## ZESTAW ZADAŃ
• 1. Przetłumacz na język angielski to zdanie z tekstu o filmie „Igrzyska Śmierci”: „Historia skupia się na postaci Katniss Everdeen (Jennifer Lawrence), mieszkance dystryktu dwunastego, która zgłasza się na ochotnika, aby zwolnić z obowiązku rywalizacji swoją siostrę.”
• 2. Napisz dalszy ciąg tekstu o filmie „Igrzyska Śmierci”, zaczynając od miejsca po jego ostatnim zdaniu.

## FRAGMENT TEKSTU
•••
PoOglądane: Igrzyska Śmierci (2012r.)



     Co najczęściej mówią fani Harrego Pottera? „Chcę do Hogwartu!”. Co mówią fani „Opowieści z Narnii”? „Chcę odwiedzić Narnię!”. Co mówią fani ,,Igrzysk Śmierci”? „Nie spoko. Mieszkam w super miejscu…”. Ten krótki internetowy żart bardzo trafnie obrazuje zasadniczą różnice pomiędzy dotychczasowymi produkcjami dla młodzieży a ,,Igrzyskami Śmierci”. Pomimo, że ekranizacja książek Suzanne Collins powstała jako odpowiedź na sukces produkcji spod znaku „Zmierzch”, czyli skierowanych do nastolatków ale zawierająco dużą większą niż dotychczas dawkę przemocy czy mrocznego klimatu, różnice co do poziomu realizacji, gry aktorskiej oraz intensywności prowadzenia historii w tych dwóch seriach filmowych są ciężkie do wyrażenia słowami.
     Historia rozgrywa się w państwie Panem (w przyszłości bądź alternatywnej wizji świata), które podzielone jest na dwanaście różnych dystryktów. Rok do roku, od siedemdziesięciu czterech lat organizowane są tzw. Głodowe Igrzyska – morderczy turniej upamiętniający stłumienie rewolucji, do którego z każdego z dystryktów losowana jest wśród nastoletnich mieszkańców para, która stoczy walkę na śmierć i życie na przygotowanej do tego arenie. Historia skupia się na postaci Katniss Everdeen (Jennifer Lawrence), mieszkance dystryktu dwunastego, która zgłasza się na ochotnika, aby zwolnić z obowiązku rywalizacji swoją siostrę.
•••
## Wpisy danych
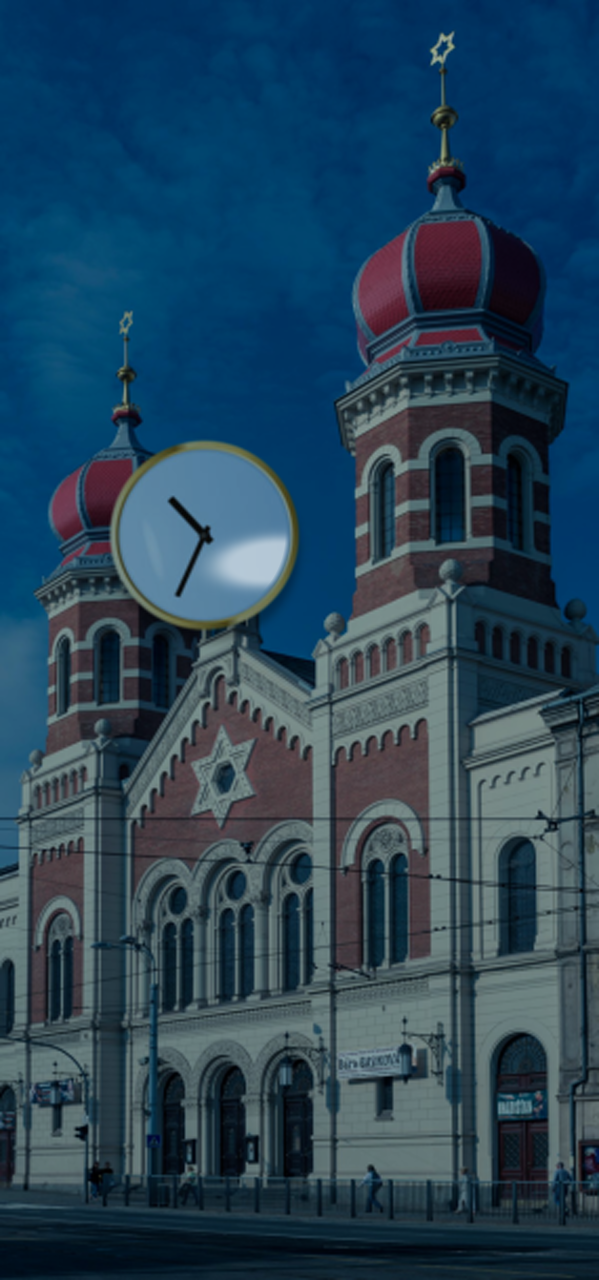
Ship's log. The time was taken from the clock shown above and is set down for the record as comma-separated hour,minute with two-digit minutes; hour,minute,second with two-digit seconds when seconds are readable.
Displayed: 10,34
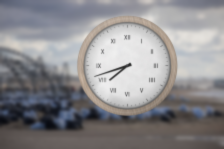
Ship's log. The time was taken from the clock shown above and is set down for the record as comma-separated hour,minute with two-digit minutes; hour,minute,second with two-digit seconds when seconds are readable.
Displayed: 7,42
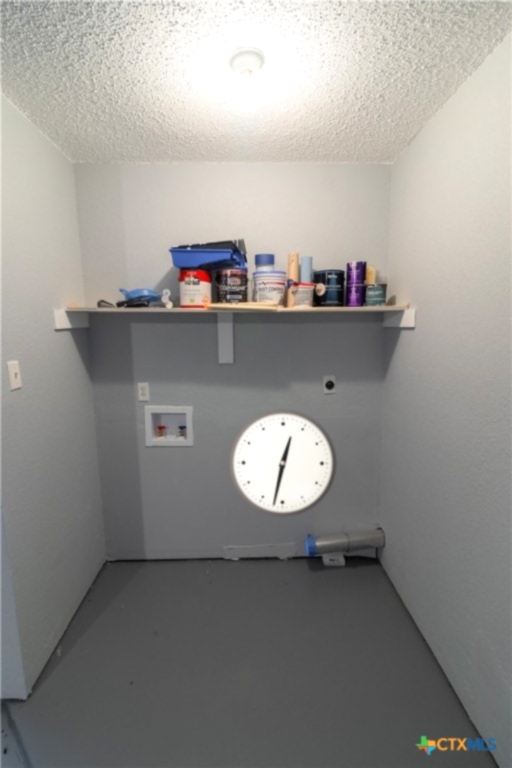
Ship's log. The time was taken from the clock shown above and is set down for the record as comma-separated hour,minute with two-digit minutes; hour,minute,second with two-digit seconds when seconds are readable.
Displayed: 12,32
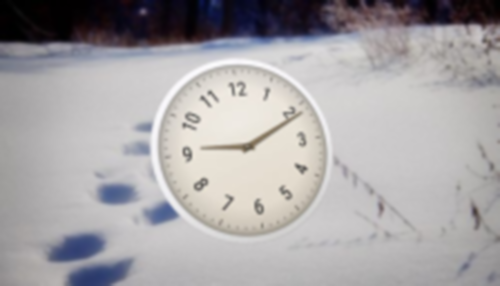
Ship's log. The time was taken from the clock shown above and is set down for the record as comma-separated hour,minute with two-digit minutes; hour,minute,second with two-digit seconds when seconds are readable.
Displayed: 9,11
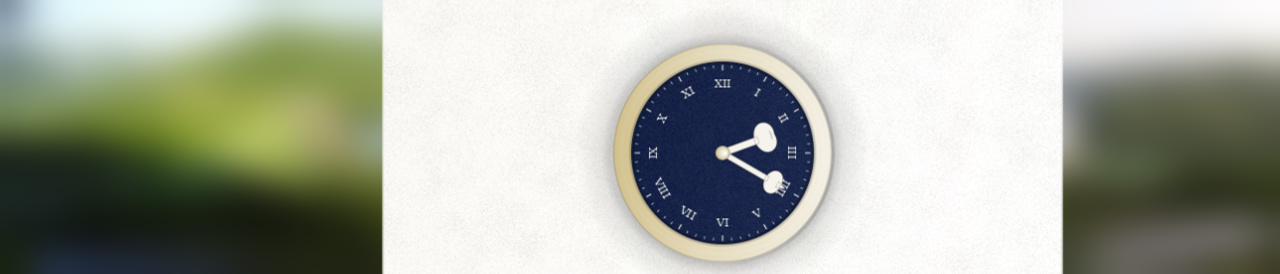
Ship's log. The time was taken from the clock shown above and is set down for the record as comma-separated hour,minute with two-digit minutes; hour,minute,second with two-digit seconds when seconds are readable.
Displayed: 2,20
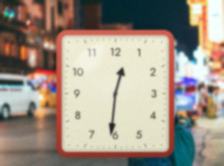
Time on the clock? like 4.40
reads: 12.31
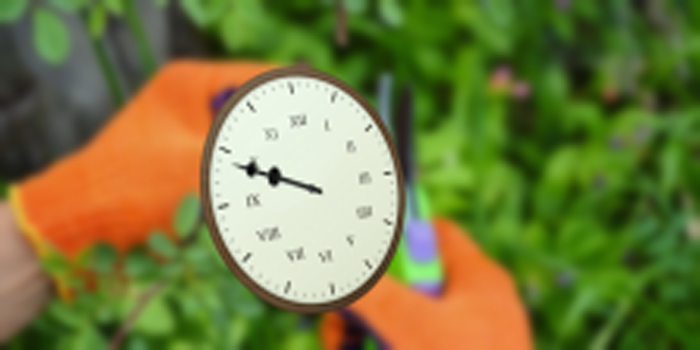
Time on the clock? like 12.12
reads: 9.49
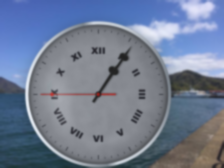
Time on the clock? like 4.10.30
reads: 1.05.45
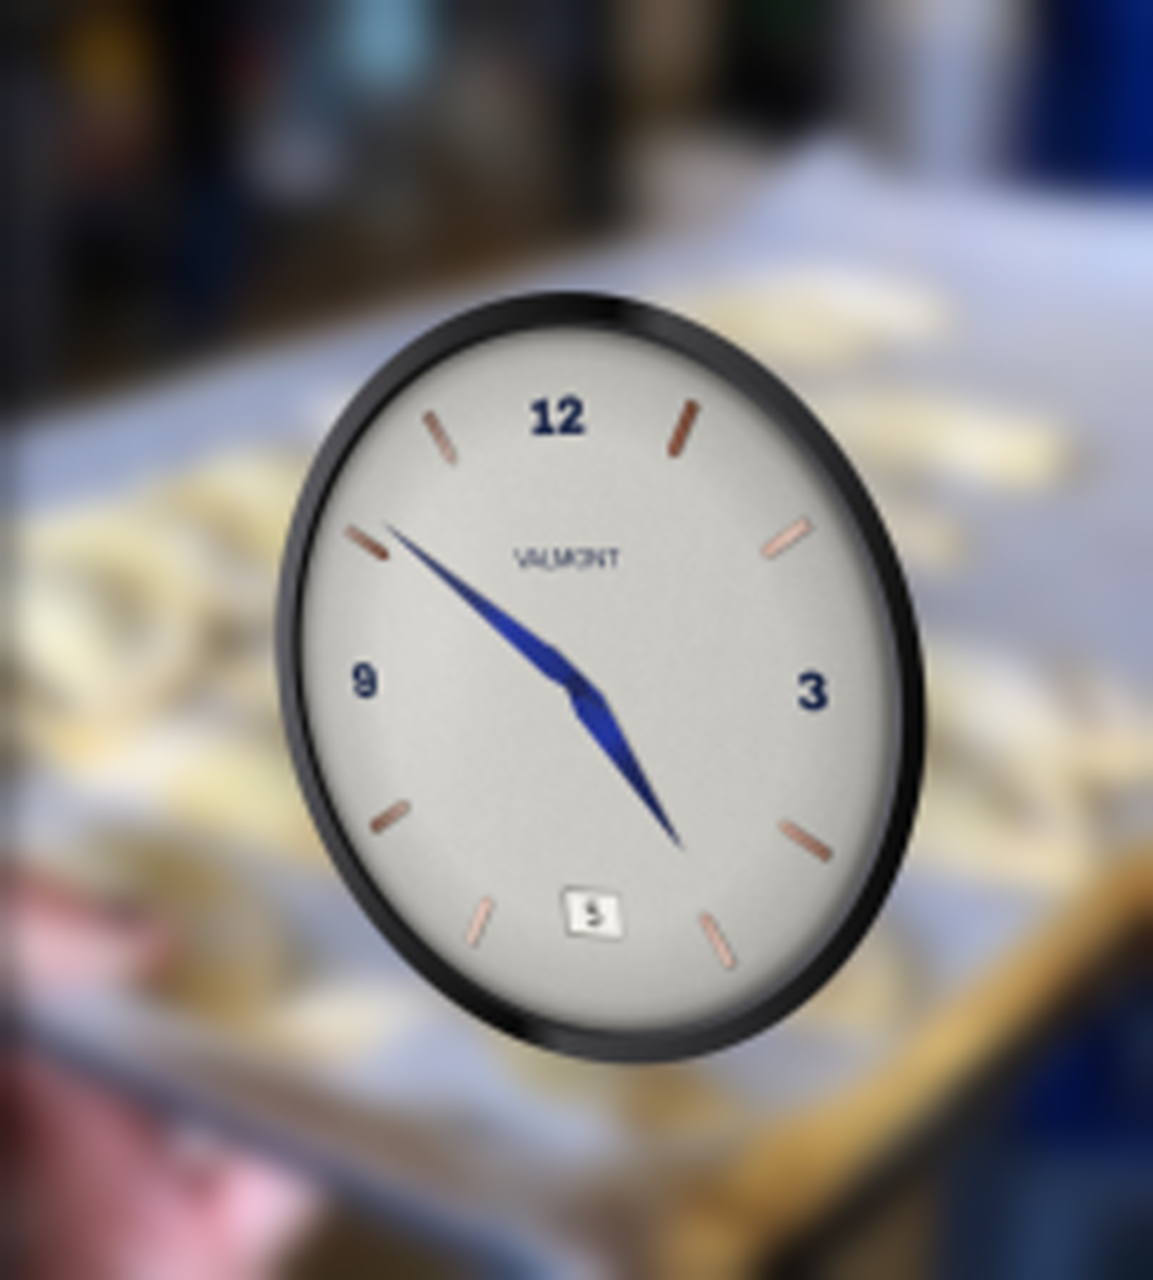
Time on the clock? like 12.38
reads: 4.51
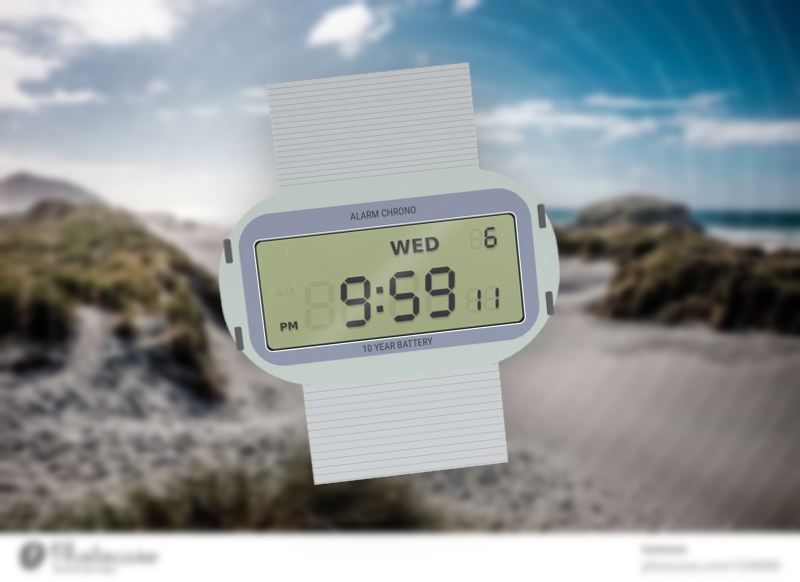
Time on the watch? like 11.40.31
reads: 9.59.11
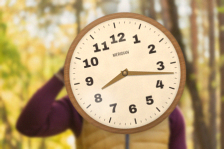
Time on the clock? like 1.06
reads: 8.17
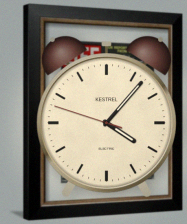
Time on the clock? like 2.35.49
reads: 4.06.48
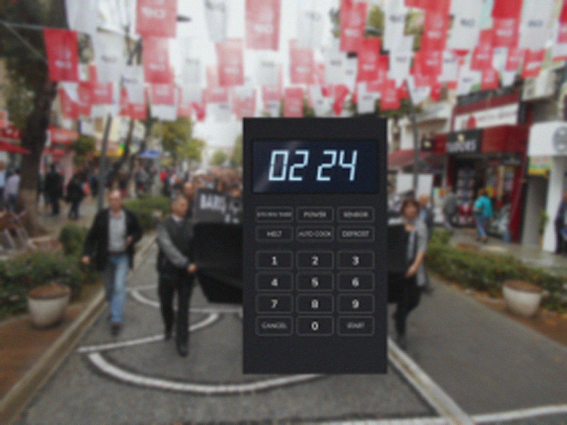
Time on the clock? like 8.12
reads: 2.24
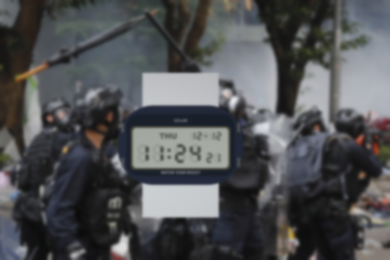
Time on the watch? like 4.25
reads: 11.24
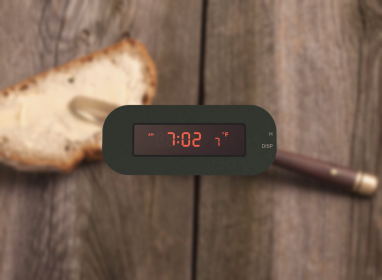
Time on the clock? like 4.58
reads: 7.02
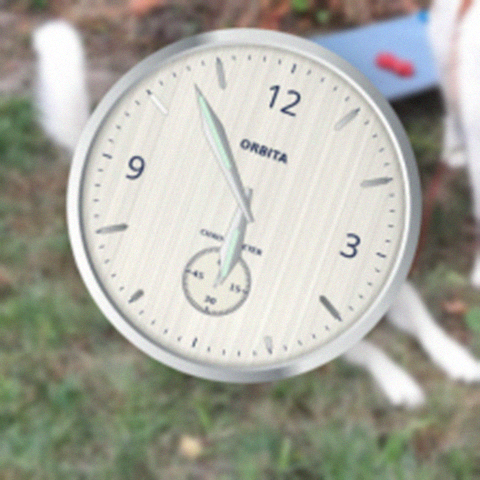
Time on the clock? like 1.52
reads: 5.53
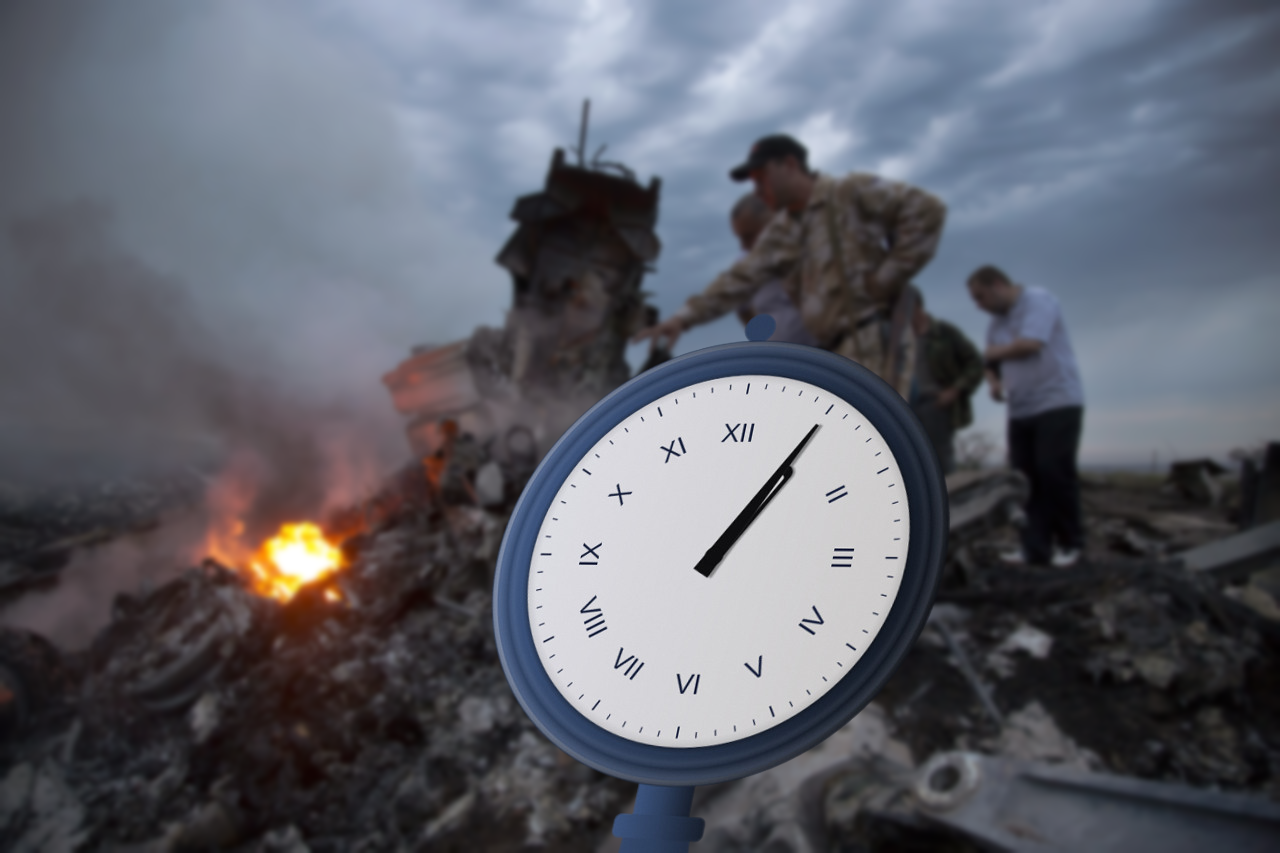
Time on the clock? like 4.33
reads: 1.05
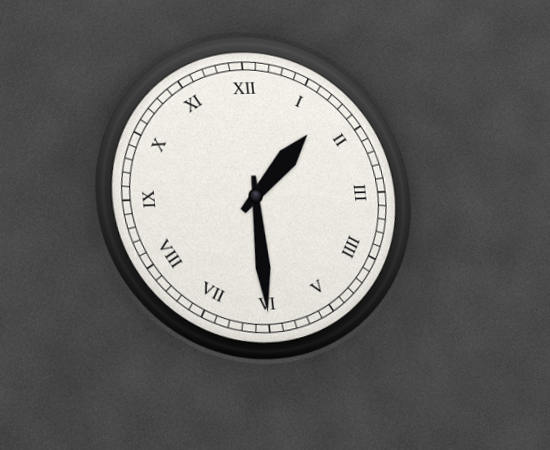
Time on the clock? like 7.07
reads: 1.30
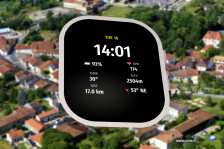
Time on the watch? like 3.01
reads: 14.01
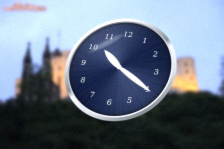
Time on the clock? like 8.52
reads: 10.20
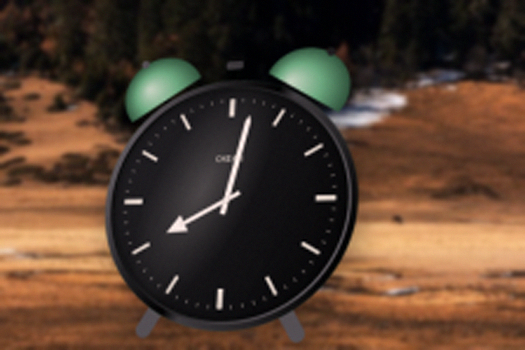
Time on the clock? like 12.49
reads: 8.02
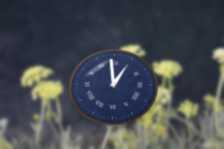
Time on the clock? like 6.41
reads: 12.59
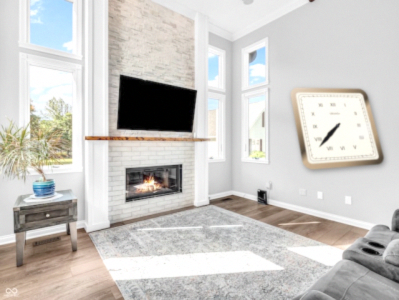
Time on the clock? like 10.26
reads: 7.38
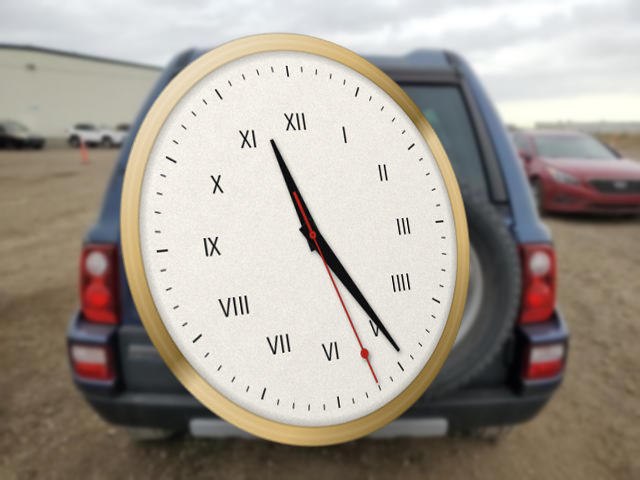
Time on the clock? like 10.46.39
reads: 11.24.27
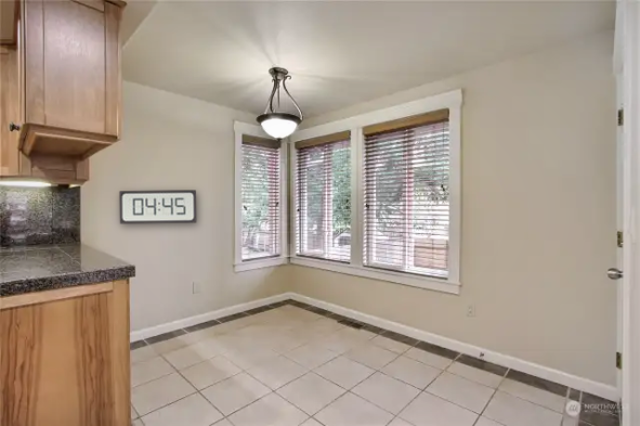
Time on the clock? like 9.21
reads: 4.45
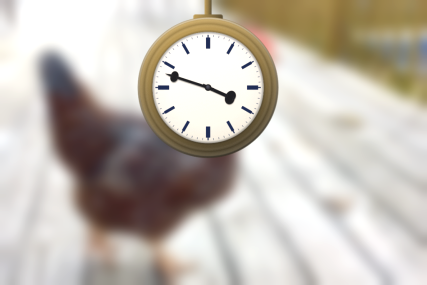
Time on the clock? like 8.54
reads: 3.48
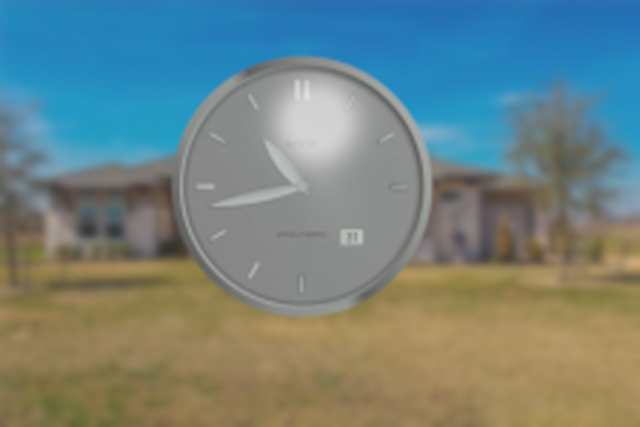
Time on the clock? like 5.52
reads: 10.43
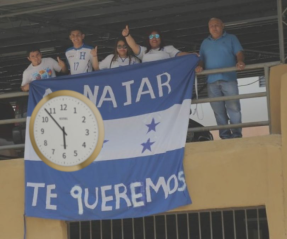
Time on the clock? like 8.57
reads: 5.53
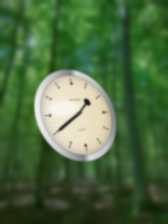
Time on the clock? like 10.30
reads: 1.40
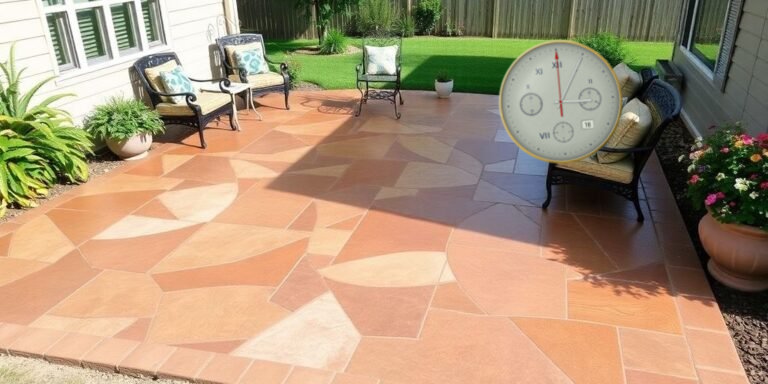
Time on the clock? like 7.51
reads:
•••
## ODPOWIEDZI DO ZADAŃ
• 1. The story focuses on the character of Katniss Everdeen (Jennifer Lawrence), a resident of District Twelve, who volunteers in order to release her sister from the obligation to compete.

• 2.
     Od pierwszych scen rzuca się w oczy nieszczęście i uciemiężenie głównej bohaterki. Żyjąca ze swoją siostrą oraz matką w szarym, zimnym domu, pozbawionego niemal jakichkolwiek ozdób oraz wygód Katniss przejmuje rolę jego gospodarza. O jej ojcu nie ma nawet napomnienia poza jednym z nielicznych zdjęć, natomiast jej rodzicielka zdaję się wyniszczona psychicznie i niemal sprawia wrażenie pogodzonej nawet z wizją śmierci swoich córek.  W scenie zebrania na rynku, gdzie odbywa się losowanie uczestników turnieju przychodzą nam na myśl skojarzenia z najczarniejszymi aspektami historii. Wszyscy bladzi, wychudzeniu w zużytych, poszarzałych od wielokrotnego prania znoszonych ubraniach, czekają na wyrok, którym jest wylosowanie do turnieju.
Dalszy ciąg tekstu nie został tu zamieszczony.